[Records for processing]
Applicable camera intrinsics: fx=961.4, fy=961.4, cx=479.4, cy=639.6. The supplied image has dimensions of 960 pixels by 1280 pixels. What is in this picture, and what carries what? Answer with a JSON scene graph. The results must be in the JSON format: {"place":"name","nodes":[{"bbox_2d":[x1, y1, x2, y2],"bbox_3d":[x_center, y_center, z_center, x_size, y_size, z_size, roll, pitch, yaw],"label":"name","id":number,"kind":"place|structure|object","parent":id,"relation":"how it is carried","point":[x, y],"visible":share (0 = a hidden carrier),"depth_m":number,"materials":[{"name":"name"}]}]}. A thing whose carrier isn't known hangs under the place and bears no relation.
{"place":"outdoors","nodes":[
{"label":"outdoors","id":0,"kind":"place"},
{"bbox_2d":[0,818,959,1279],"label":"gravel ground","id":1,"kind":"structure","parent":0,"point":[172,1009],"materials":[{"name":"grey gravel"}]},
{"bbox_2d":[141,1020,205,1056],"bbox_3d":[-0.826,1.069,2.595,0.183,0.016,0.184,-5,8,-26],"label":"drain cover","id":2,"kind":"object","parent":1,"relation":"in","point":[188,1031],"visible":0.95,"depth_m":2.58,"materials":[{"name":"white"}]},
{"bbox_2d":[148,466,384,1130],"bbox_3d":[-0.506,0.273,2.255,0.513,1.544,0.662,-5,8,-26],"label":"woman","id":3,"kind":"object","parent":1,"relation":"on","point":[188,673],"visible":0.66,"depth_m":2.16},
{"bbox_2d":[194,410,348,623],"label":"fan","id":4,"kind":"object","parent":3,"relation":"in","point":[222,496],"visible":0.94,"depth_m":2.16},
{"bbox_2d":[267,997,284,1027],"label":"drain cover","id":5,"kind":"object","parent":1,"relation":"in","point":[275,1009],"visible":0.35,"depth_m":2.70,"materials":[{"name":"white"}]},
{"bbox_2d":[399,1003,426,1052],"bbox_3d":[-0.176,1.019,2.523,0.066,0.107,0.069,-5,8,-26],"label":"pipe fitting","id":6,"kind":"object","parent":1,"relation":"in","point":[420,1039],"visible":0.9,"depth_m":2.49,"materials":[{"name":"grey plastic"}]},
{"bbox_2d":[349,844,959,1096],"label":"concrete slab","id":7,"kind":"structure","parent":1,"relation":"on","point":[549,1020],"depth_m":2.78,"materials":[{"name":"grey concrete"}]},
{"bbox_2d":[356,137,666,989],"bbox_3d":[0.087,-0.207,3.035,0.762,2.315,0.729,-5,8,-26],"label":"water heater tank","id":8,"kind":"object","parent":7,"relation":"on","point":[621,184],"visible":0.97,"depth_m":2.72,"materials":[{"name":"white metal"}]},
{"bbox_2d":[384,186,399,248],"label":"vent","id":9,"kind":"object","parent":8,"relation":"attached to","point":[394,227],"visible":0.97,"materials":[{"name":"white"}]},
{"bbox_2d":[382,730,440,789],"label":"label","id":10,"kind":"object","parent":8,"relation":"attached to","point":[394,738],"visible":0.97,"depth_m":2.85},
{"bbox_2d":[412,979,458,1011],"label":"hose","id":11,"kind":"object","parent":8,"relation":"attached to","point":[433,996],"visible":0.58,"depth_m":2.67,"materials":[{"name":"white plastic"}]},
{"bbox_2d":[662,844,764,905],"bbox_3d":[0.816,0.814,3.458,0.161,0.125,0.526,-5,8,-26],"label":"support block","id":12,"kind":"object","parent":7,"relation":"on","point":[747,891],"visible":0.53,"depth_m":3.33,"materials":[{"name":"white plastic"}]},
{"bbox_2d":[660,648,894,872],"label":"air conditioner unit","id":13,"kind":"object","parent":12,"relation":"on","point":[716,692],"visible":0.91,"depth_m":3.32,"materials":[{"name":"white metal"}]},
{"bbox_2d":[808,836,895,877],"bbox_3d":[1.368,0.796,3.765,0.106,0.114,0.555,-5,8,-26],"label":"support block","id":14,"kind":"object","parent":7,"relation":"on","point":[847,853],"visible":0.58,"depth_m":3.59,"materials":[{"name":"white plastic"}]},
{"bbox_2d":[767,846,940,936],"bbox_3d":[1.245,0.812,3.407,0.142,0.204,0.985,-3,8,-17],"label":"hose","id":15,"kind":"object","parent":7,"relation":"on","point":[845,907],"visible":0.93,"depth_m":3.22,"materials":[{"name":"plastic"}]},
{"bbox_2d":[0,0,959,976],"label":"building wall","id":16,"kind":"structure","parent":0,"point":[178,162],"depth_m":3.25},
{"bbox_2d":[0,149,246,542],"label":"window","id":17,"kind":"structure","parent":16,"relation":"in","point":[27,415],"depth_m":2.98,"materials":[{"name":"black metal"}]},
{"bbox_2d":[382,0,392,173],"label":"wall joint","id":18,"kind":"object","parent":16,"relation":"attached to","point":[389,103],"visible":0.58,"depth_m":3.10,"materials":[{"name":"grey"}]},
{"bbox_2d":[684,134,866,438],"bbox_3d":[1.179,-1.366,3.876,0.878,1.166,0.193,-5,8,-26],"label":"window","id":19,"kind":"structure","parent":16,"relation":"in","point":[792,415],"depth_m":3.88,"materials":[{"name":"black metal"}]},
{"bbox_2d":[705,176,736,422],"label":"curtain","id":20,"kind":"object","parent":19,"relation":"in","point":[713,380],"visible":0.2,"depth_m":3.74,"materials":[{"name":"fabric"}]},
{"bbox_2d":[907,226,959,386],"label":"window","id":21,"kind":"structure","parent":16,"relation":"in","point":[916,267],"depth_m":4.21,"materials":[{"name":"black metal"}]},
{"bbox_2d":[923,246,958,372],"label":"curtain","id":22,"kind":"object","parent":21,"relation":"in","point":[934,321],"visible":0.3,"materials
[/Records for processing]
◆ Task brief: Write out the whole listing above once more, exactly.

◆ Problem solution:
Applicable camera intrinsics: fx=961.4, fy=961.4, cx=479.4, cy=639.6. The supplied image has dimensions of 960 pixels by 1280 pixels. What is in this picture, and what carries what? Answer with a JSON scene graph. The results must be in the JSON format: {"place":"name","nodes":[{"bbox_2d":[x1, y1, x2, y2],"bbox_3d":[x_center, y_center, z_center, x_size, y_size, z_size, roll, pitch, yaw],"label":"name","id":number,"kind":"place|structure|object","parent":id,"relation":"how it is carried","point":[x, y],"visible":share (0 = a hidden carrier),"depth_m":number,"materials":[{"name":"name"}]}]}. A thing whose carrier isn't known hangs under the place and bears no relation.
{"place":"outdoors","nodes":[
{"label":"outdoors","id":0,"kind":"place"},
{"bbox_2d":[0,818,959,1279],"label":"gravel ground","id":1,"kind":"structure","parent":0,"point":[172,1009],"materials":[{"name":"grey gravel"}]},
{"bbox_2d":[141,1020,205,1056],"bbox_3d":[-0.826,1.069,2.595,0.183,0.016,0.184,-5,8,-26],"label":"drain cover","id":2,"kind":"object","parent":1,"relation":"in","point":[188,1031],"visible":0.95,"depth_m":2.58,"materials":[{"name":"white"}]},
{"bbox_2d":[148,466,384,1130],"bbox_3d":[-0.506,0.273,2.255,0.513,1.544,0.662,-5,8,-26],"label":"woman","id":3,"kind":"object","parent":1,"relation":"on","point":[188,673],"visible":0.66,"depth_m":2.16},
{"bbox_2d":[194,410,348,623],"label":"fan","id":4,"kind":"object","parent":3,"relation":"in","point":[222,496],"visible":0.94,"depth_m":2.16},
{"bbox_2d":[267,997,284,1027],"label":"drain cover","id":5,"kind":"object","parent":1,"relation":"in","point":[275,1009],"visible":0.35,"depth_m":2.70,"materials":[{"name":"white"}]},
{"bbox_2d":[399,1003,426,1052],"bbox_3d":[-0.176,1.019,2.523,0.066,0.107,0.069,-5,8,-26],"label":"pipe fitting","id":6,"kind":"object","parent":1,"relation":"in","point":[420,1039],"visible":0.9,"depth_m":2.49,"materials":[{"name":"grey plastic"}]},
{"bbox_2d":[349,844,959,1096],"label":"concrete slab","id":7,"kind":"structure","parent":1,"relation":"on","point":[549,1020],"depth_m":2.78,"materials":[{"name":"grey concrete"}]},
{"bbox_2d":[356,137,666,989],"bbox_3d":[0.087,-0.207,3.035,0.762,2.315,0.729,-5,8,-26],"label":"water heater tank","id":8,"kind":"object","parent":7,"relation":"on","point":[621,184],"visible":0.97,"depth_m":2.72,"materials":[{"name":"white metal"}]},
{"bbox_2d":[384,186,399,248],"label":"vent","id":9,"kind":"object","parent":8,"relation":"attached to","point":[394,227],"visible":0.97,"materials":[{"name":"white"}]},
{"bbox_2d":[382,730,440,789],"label":"label","id":10,"kind":"object","parent":8,"relation":"attached to","point":[394,738],"visible":0.97,"depth_m":2.85},
{"bbox_2d":[412,979,458,1011],"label":"hose","id":11,"kind":"object","parent":8,"relation":"attached to","point":[433,996],"visible":0.58,"depth_m":2.67,"materials":[{"name":"white plastic"}]},
{"bbox_2d":[662,844,764,905],"bbox_3d":[0.816,0.814,3.458,0.161,0.125,0.526,-5,8,-26],"label":"support block","id":12,"kind":"object","parent":7,"relation":"on","point":[747,891],"visible":0.53,"depth_m":3.33,"materials":[{"name":"white plastic"}]},
{"bbox_2d":[660,648,894,872],"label":"air conditioner unit","id":13,"kind":"object","parent":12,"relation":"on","point":[716,692],"visible":0.91,"depth_m":3.32,"materials":[{"name":"white metal"}]},
{"bbox_2d":[808,836,895,877],"bbox_3d":[1.368,0.796,3.765,0.106,0.114,0.555,-5,8,-26],"label":"support block","id":14,"kind":"object","parent":7,"relation":"on","point":[847,853],"visible":0.58,"depth_m":3.59,"materials":[{"name":"white plastic"}]},
{"bbox_2d":[767,846,940,936],"bbox_3d":[1.245,0.812,3.407,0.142,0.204,0.985,-3,8,-17],"label":"hose","id":15,"kind":"object","parent":7,"relation":"on","point":[845,907],"visible":0.93,"depth_m":3.22,"materials":[{"name":"plastic"}]},
{"bbox_2d":[0,0,959,976],"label":"building wall","id":16,"kind":"structure","parent":0,"point":[178,162],"depth_m":3.25},
{"bbox_2d":[0,149,246,542],"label":"window","id":17,"kind":"structure","parent":16,"relation":"in","point":[27,415],"depth_m":2.98,"materials":[{"name":"black metal"}]},
{"bbox_2d":[382,0,392,173],"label":"wall joint","id":18,"kind":"object","parent":16,"relation":"attached to","point":[389,103],"visible":0.58,"depth_m":3.10,"materials":[{"name":"grey"}]},
{"bbox_2d":[684,134,866,438],"bbox_3d":[1.179,-1.366,3.876,0.878,1.166,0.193,-5,8,-26],"label":"window","id":19,"kind":"structure","parent":16,"relation":"in","point":[792,415],"depth_m":3.88,"materials":[{"name":"black metal"}]},
{"bbox_2d":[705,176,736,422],"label":"curtain","id":20,"kind":"object","parent":19,"relation":"in","point":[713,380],"visible":0.2,"depth_m":3.74,"materials":[{"name":"fabric"}]},
{"bbox_2d":[907,226,959,386],"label":"window","id":21,"kind":"structure","parent":16,"relation":"in","point":[916,267],"depth_m":4.21,"materials":[{"name":"black metal"}]},
{"bbox_2d":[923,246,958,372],"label":"curtain","id":22,"kind":"object","parent":21,"relation":"in","point":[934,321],"visible":0.3,"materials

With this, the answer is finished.